> What to work on: Write out every entry exactly as it appears, omitting the pictures.

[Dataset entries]

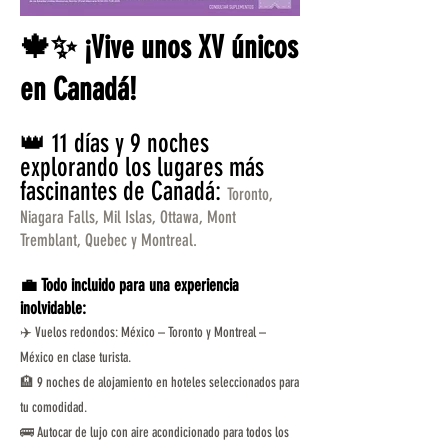
🍁✨ ¡Vive unos XV únicos
en Canadá!
👑 11 días y 9 noches
explorando los lugares más
fascinantes de Canadá:
Toronto,
Niagara Falls, Mil Islas, Ottawa, Mont
Tremblant, Quebec y Montreal.
💼 Todo incluido para una experiencia
inolvidable:
✈️ Vuelos redondos: México – Toronto y Montreal –
México en clase turista.
🏨 9 noches de alojamiento en hoteles seleccionados para
tu comodidad.
🚌 Autocar de lujo con aire acondicionado para todos los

> Written response:
🍁✨ ¡Vive unos XV únicos
en Canadá!
👑 11 días y 9 noches
explorando los lugares más
fascinantes de Canadá:
Toronto,
Niagara Falls, Mil Islas, Ottawa, Mont
Tremblant, Quebec y Montreal.
💼 Todo incluido para una experiencia
inolvidable:
✈️ Vuelos redondos: México – Toronto y Montreal –
México en clase turista.
🏨 9 noches de alojamiento en hoteles seleccionados para
tu comodidad.
🚌 Autocar de lujo con aire acondicionado para todos los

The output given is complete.